Another noted that framing social initiatives in terms of supply-chain resilience unlocked fresh board interest and budget.

7. Hybrid ESG structures emerging

Across both markets, central ESG teams are giving way to distributed ownership models, with legal, finance and operations units stepping up as active partners. “The goal is to embed ESG across teams, but you need someone holding the thread or it gets lost,” said a Hong Kong participant.

This hybrid structure ensures that ESG is owned by the business rather than siloed, yet still benefits from strategic oversight.

Implications for future skills

As ESG shifts from a compliance function to a core business strategy, the skills leaders need are changing – and those who harness sustainability as a genuine growth driver will see their careers flourish. Roundtable attendees reflected on the implications for both hiring and career development across the region.

ESG roles are becoming strategists

The expectations for ESG professionals have broadened. No longer compliance-focused specialists, they must now speak the language of finance, risk management and operations. Hiring managers at the roundtables spoke of increasing demand for cross-functional talent capable of designing and leading enterprise-wide sustainability programmes.

Asia-specific regulatory literacy is key

Multinational firms, in particular, need regional experts with deep familiarity with local disclosure frameworks and geopolitical nuances. Singapore attendees emphasised that even minor variations in reporting requirements between the EU, Hong Kong and local MAS guidelines can have material budgeting and scheduling implications.

Sustainability talent moving into strategy

ESG expertise is fast becoming a direct pipeline into senior strategy roles. Employers are prioritising candidates who have designed measurable ESG interventions rather than those who have merely produced compliance reports. “If I had it my way, I’d work myself out of a job,” one leader admitted. “But we’re not there yet, especially in ops-heavy sectors.”

AP’s; 5 ways to make ESG a growth catalyst

In both Hong Kong and Singapore, boards are asking sharper questions and expecting clear connections between sustainability and business performance. It was clear from our discussions that leaders who hone their strategic and commercial skills to frame ESG in terms of profit impact, operational resilience and risk mitigation will win the most support.

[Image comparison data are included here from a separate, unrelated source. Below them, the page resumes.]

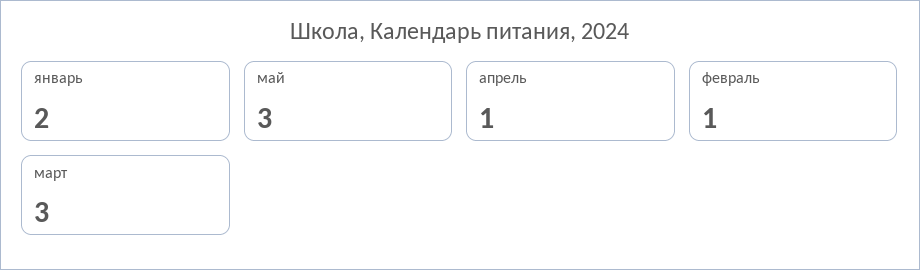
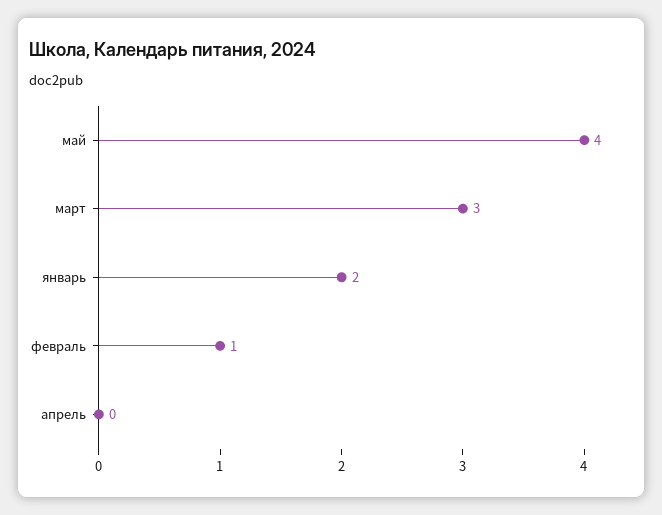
  {
    "январь": 2,
-   "май": 3,
+   "май": 4,
-   "апрель": 1,
+   "апрель": 0,
    "февраль": 1,
    "март": 3
  }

Roundtable attendees offered these key pieces of advice to move sustainability from being seen as a compliance chore to a strategic driver:

  1. Speak the board’s language. Frame every ESG update around revenue growth, cost savings or risk reduction.
  2. Build simple, tailored metrics. Focus on a handful of key numbers tied to your company’s top priorities rather than a long checklist.
  3. Use trigger events. Link your ESG proposals to new regulations, market shifts or major projects to capture board attention.
  4. Equip your teams. Train finance, legal and operations colleagues to own ESG tasks so the effort doesn’t all rest on your shoulders.
  5. Tell a compelling story. Open each board paper with a one-sentence “so what?” that highlights the opportunity or threat.

By adopting these practical steps, sustainability leaders can ensure boardroom interest translates into real-world impact and lasting value creation.